Какой-то местный интеллектуал купил у нас книгу «Печень в цветах». Мы кинулись в буфет завтракать и закатили на эти деньги пир: кофе с коньяком, круассаны с маслом, а за соседним столиком сидел покупатель «Печени в цветах». Пил абсент и читал стихи Тишкова, беззвучно шевеля губами (там был перевод на французский):
Моя печень расцвела навстречу
весеннему солнцу
Желудок – содержимое
нежности доброты и печали
а не грубое существо
по рассказам людей
Мочевой пузырь
терпеливый дружок
не оставляй меня наедине с
говорливыми почками
Я забыл о тебе селезенка
скромная как девочка
лежишь в брюшной полости
что же ты не сказала мне
что ты здесь была всегда
Он явно кайфовал. Чем-то эта книга согрела его сердце.
Неделю небогатый событиями Узерш, где всего-то и было, наверное, за всю историю существования заседание рыцарей круглого стола да сражение Ланцелота с драконом (с тех пор этот город ничуть не изменился), буйно праздновал наш приезд. Расхватали всех даблоидов. Каждый вечер устраивались сокрушительные пиры. На этих пирах меня раз, наверное, шесть или восемь просили спеть песню «Черный ворон». А уж «Подмосковные вечера» голосили всем хором, горной тропой поднимаясь ночью в отель ругаться с консьержкой.
Напоследок при большом скоплении народа Тишков масляными красками нарисовал громадное полотно «Салют над Узершем!» и еще не высохшее торжественно преподнес в дар местной картинной галерее.

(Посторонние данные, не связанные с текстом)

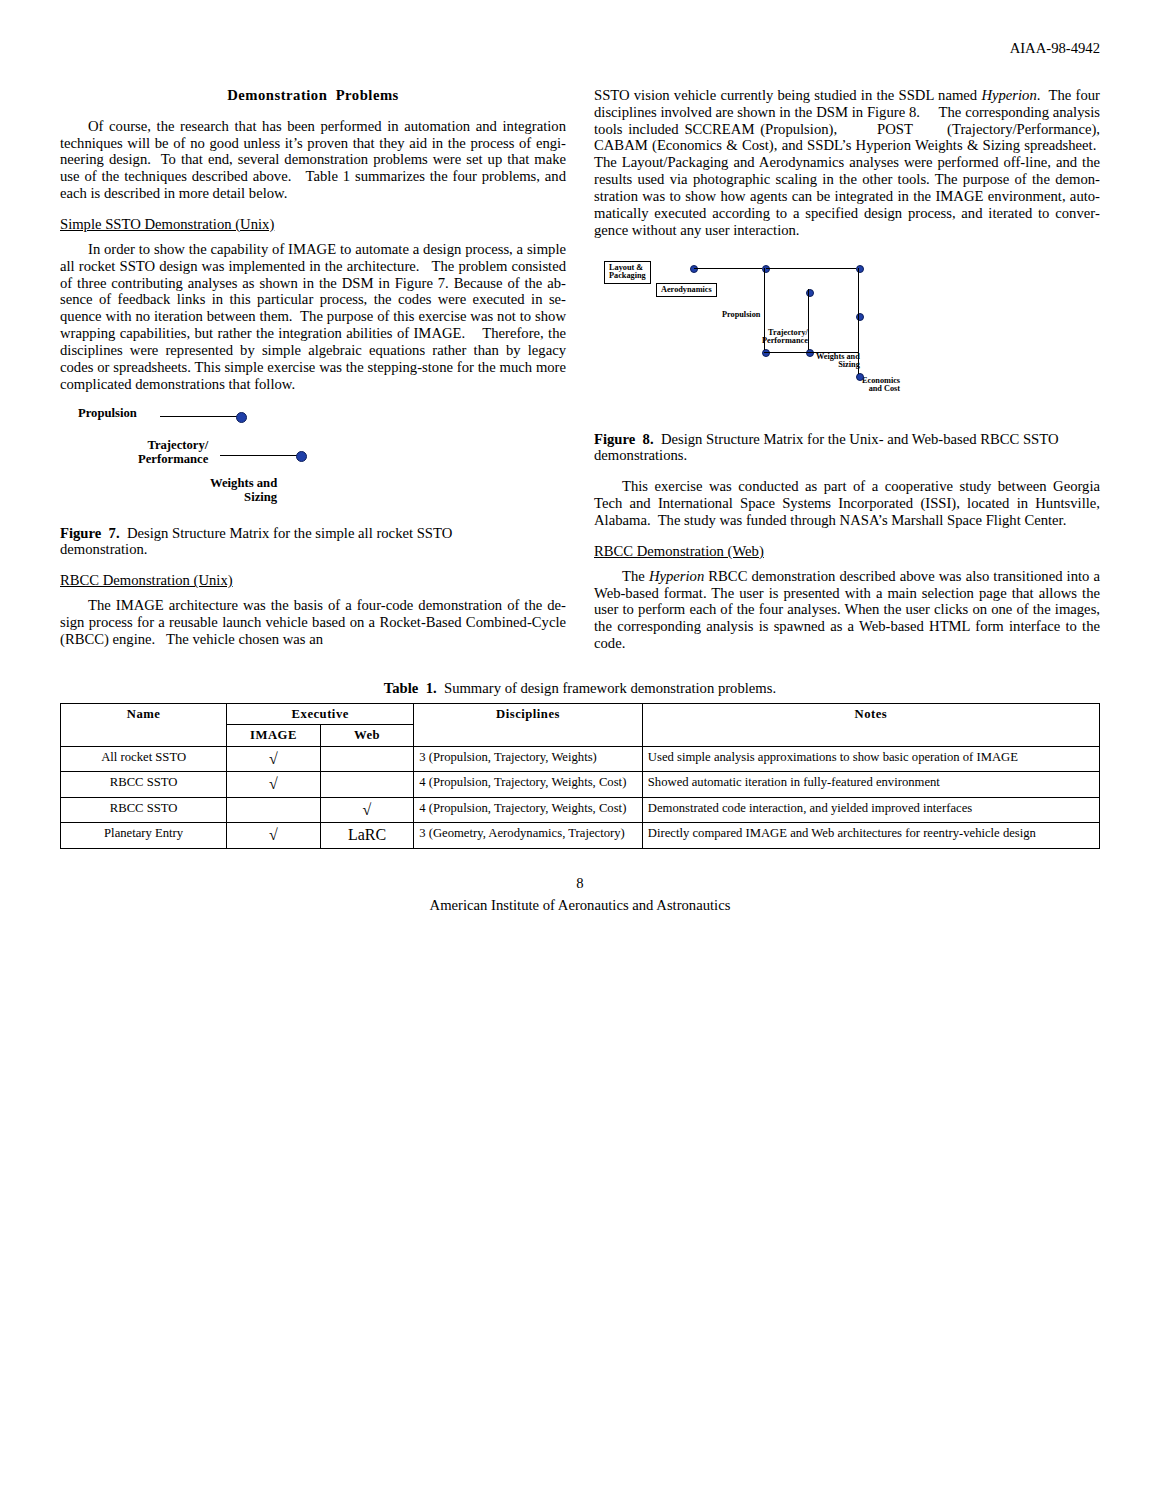AIAA-98-4942
Demonstration Problems
Of course, the research that has been performed in automation and integration techniques will be of no good unless it’s proven that they aid in the process of engineering design. To that end, several demonstration problems were set up that make use of the techniques described above. Table 1 summarizes the four problems, and each is described in more detail below.
Simple SSTO Demonstration (Unix)
In order to show the capability of IMAGE to automate a design process, a simple all rocket SSTO design was implemented in the architecture. The problem consisted of three contributing analyses as shown in the DSM in Figure 7. Because of the absence of feedback links in this particular process, the codes were executed in sequence with no iteration between them. The purpose of this exercise was not to show wrapping capabilities, but rather the integration abilities of IMAGE. Therefore, the disciplines were represented by simple algebraic equations rather than by legacy codes or spreadsheets. This simple exercise was the stepping-stone for the much more complicated demonstrations that follow.
Propulsion
Trajectory/
Performance
Weights and
Sizing
Figure 7. Design Structure Matrix for the simple all rocket SSTO demonstration.
RBCC Demonstration (Unix)
The IMAGE architecture was the basis of a four-code demonstration of the design process for a reusable launch vehicle based on a Rocket-Based Combined-Cycle (RBCC) engine. The vehicle chosen was an
SSTO vision vehicle currently being studied in the SSDL named Hyperion. The four disciplines involved are shown in the DSM in Figure 8. The corresponding analysis tools included SCCREAM (Propulsion), POST (Trajectory/Performance), CABAM (Economics & Cost), and SSDL’s Hyperion Weights & Sizing spreadsheet. The Layout/Packaging and Aerodynamics analyses were performed off-line, and the results used via photographic scaling in the other tools. The purpose of the demonstration was to show how agents can be integrated in the IMAGE environment, automatically executed according to a specified design process, and iterated to convergence without any user interaction.
Layout &
Packaging
Aerodynamics
Propulsion
Trajectory/
Performance
Weights and
Sizing
Economics
and Cost
Figure 8. Design Structure Matrix for the Unix- and Web-based RBCC SSTO demonstrations.
This exercise was conducted as part of a cooperative study between Georgia Tech and International Space Systems Incorporated (ISSI), located in Huntsville, Alabama. The study was funded through NASA’s Marshall Space Flight Center.
RBCC Demonstration (Web)
The Hyperion RBCC demonstration described above was also transitioned into a Web-based format. The user is presented with a main selection page that allows the user to perform each of the four analyses. When the user clicks on one of the images, the corresponding analysis is spawned as a Web-based HTML form interface to the code.
Table 1. Summary of design framework demonstration problems.
| Name | Executive | Disciplines | Notes |
| --- | --- | --- | --- |
| IMAGE | Web |
| All rocket SSTO | √ | | 3 (Propulsion, Trajectory, Weights) | Used simple analysis approximations to show basic operation of IMAGE |
| RBCC SSTO | √ | | 4 (Propulsion, Trajectory, Weights, Cost) | Showed automatic iteration in fully-featured environment |
| RBCC SSTO | | √ | 4 (Propulsion, Trajectory, Weights, Cost) | Demonstrated code interaction, and yielded improved interfaces |
| Planetary Entry | √ | LaRC | 3 (Geometry, Aerodynamics, Trajectory) | Directly compared IMAGE and Web architectures for reentry-vehicle design |
8
American Institute of Aeronautics and Astronautics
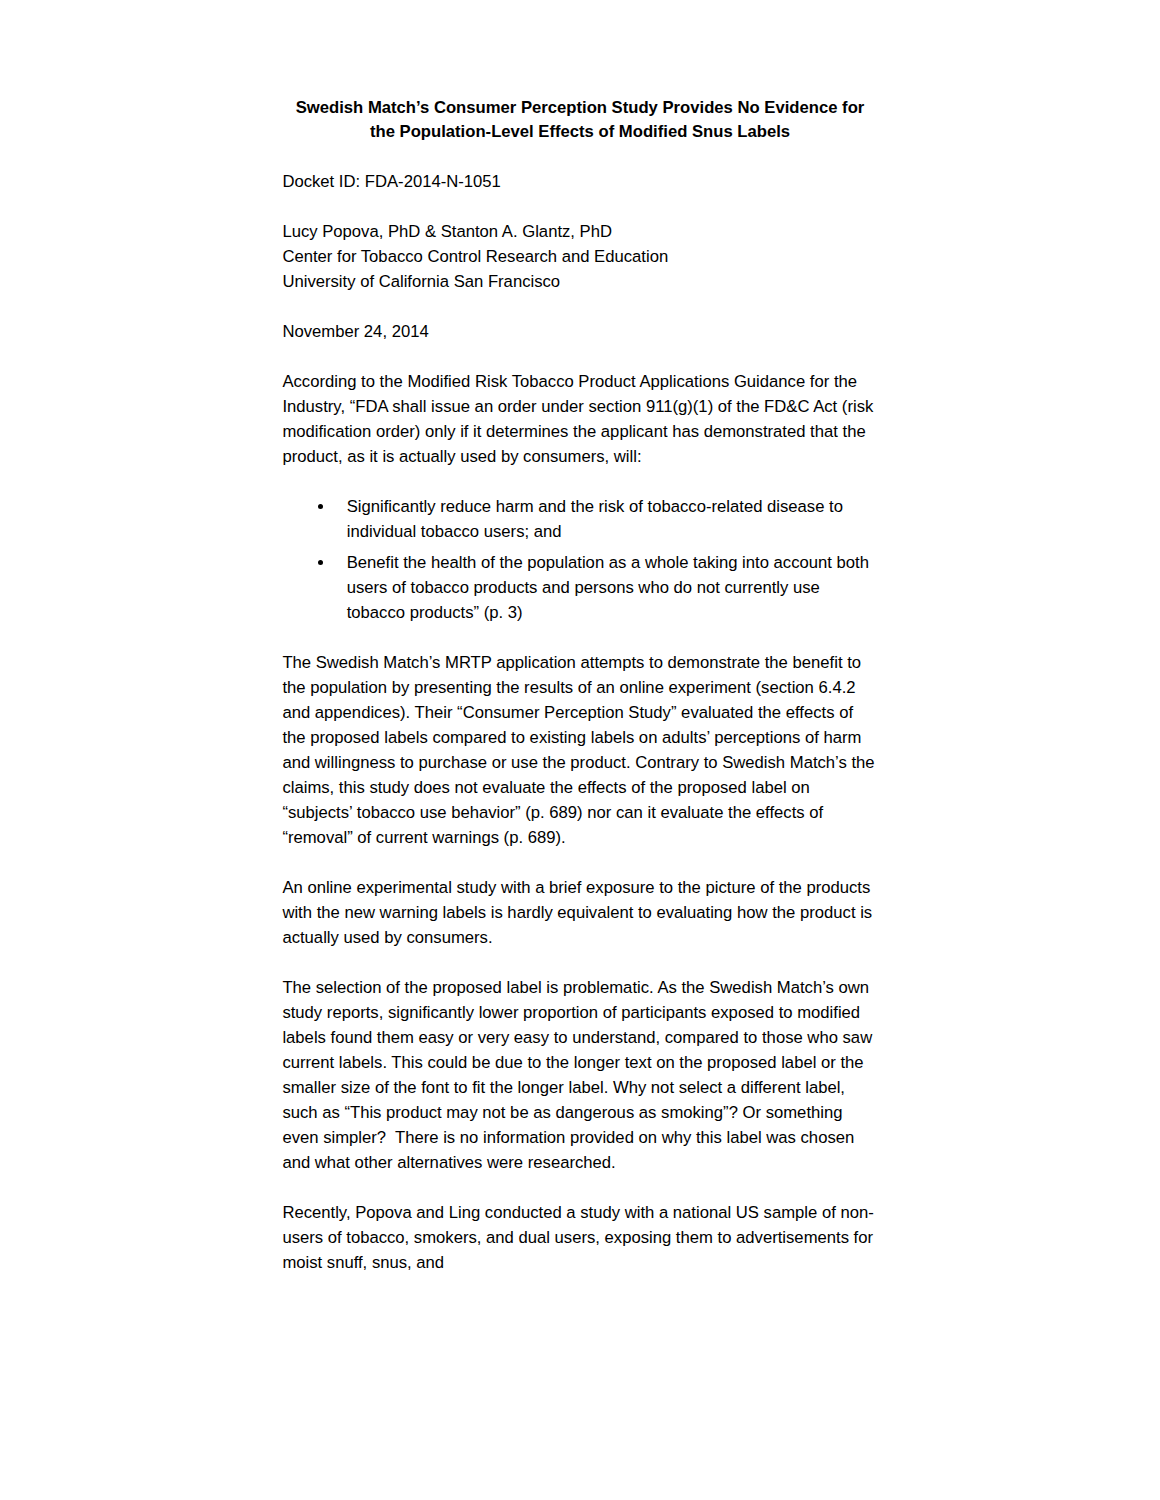Swedish Match’s Consumer Perception Study Provides No Evidence for the Population-Level Effects of Modified Snus Labels
Docket ID: FDA-2014-N-1051
Lucy Popova, PhD & Stanton A. Glantz, PhD
Center for Tobacco Control Research and Education
University of California San Francisco
November 24, 2014
According to the Modified Risk Tobacco Product Applications Guidance for the Industry, “FDA shall issue an order under section 911(g)(1) of the FD&C Act (risk modification order) only if it determines the applicant has demonstrated that the product, as it is actually used by consumers, will:
Significantly reduce harm and the risk of tobacco-related disease to individual tobacco users; and
Benefit the health of the population as a whole taking into account both users of tobacco products and persons who do not currently use tobacco products” (p. 3)
The Swedish Match’s MRTP application attempts to demonstrate the benefit to the population by presenting the results of an online experiment (section 6.4.2 and appendices). Their “Consumer Perception Study” evaluated the effects of the proposed labels compared to existing labels on adults’ perceptions of harm and willingness to purchase or use the product. Contrary to Swedish Match’s the claims, this study does not evaluate the effects of the proposed label on “subjects’ tobacco use behavior” (p. 689) nor can it evaluate the effects of “removal” of current warnings (p. 689).
An online experimental study with a brief exposure to the picture of the products with the new warning labels is hardly equivalent to evaluating how the product is actually used by consumers.
The selection of the proposed label is problematic. As the Swedish Match’s own study reports, significantly lower proportion of participants exposed to modified labels found them easy or very easy to understand, compared to those who saw current labels. This could be due to the longer text on the proposed label or the smaller size of the font to fit the longer label. Why not select a different label, such as “This product may not be as dangerous as smoking”? Or something even simpler? There is no information provided on why this label was chosen and what other alternatives were researched.
Recently, Popova and Ling conducted a study with a national US sample of non-users of tobacco, smokers, and dual users, exposing them to advertisements for moist snuff, snus, and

В этот миг пролетавший над его головой Пушкин уронил листок, на котором, как это ни странно, отчетливо было написано: «Лёня, хочу в Париж. Александр».
Мы уложили наш скарб в дорожный сундук, сходили в холодный пустынный храм, помолились расписной деревянной Деве Марии, старинным деревянным Иисусу Святому Сердцу и Старцу Благодарения, навеки распрощались с новыми друзьями, обняли безумную Софи, здравомыслящего Жако и утренним поездом – первым после забастовки железнодорожников – отправились в Париж.
Ага, я в Париже, я гуляю, я балдею. Сорок мне уже есть? Сорока вроде нет. Ладно, душа моя, взмывай к небесам – сменили ракурс – глядим на себя с высоты птичьего полета, откуда легко стирается грань между сиюминутным и вечным.
Вот я пешком взбираюсь на холм Монмартр по улице, ведущей к нарисованной когда-то Ренуаром мельнице-трактиру «Мулен де ла Галетт». Знаем, знаем, сюда заглядывал Лотрек, заказывал большую миску глинтвейна с корицей и выпивал ее залпом. Читали.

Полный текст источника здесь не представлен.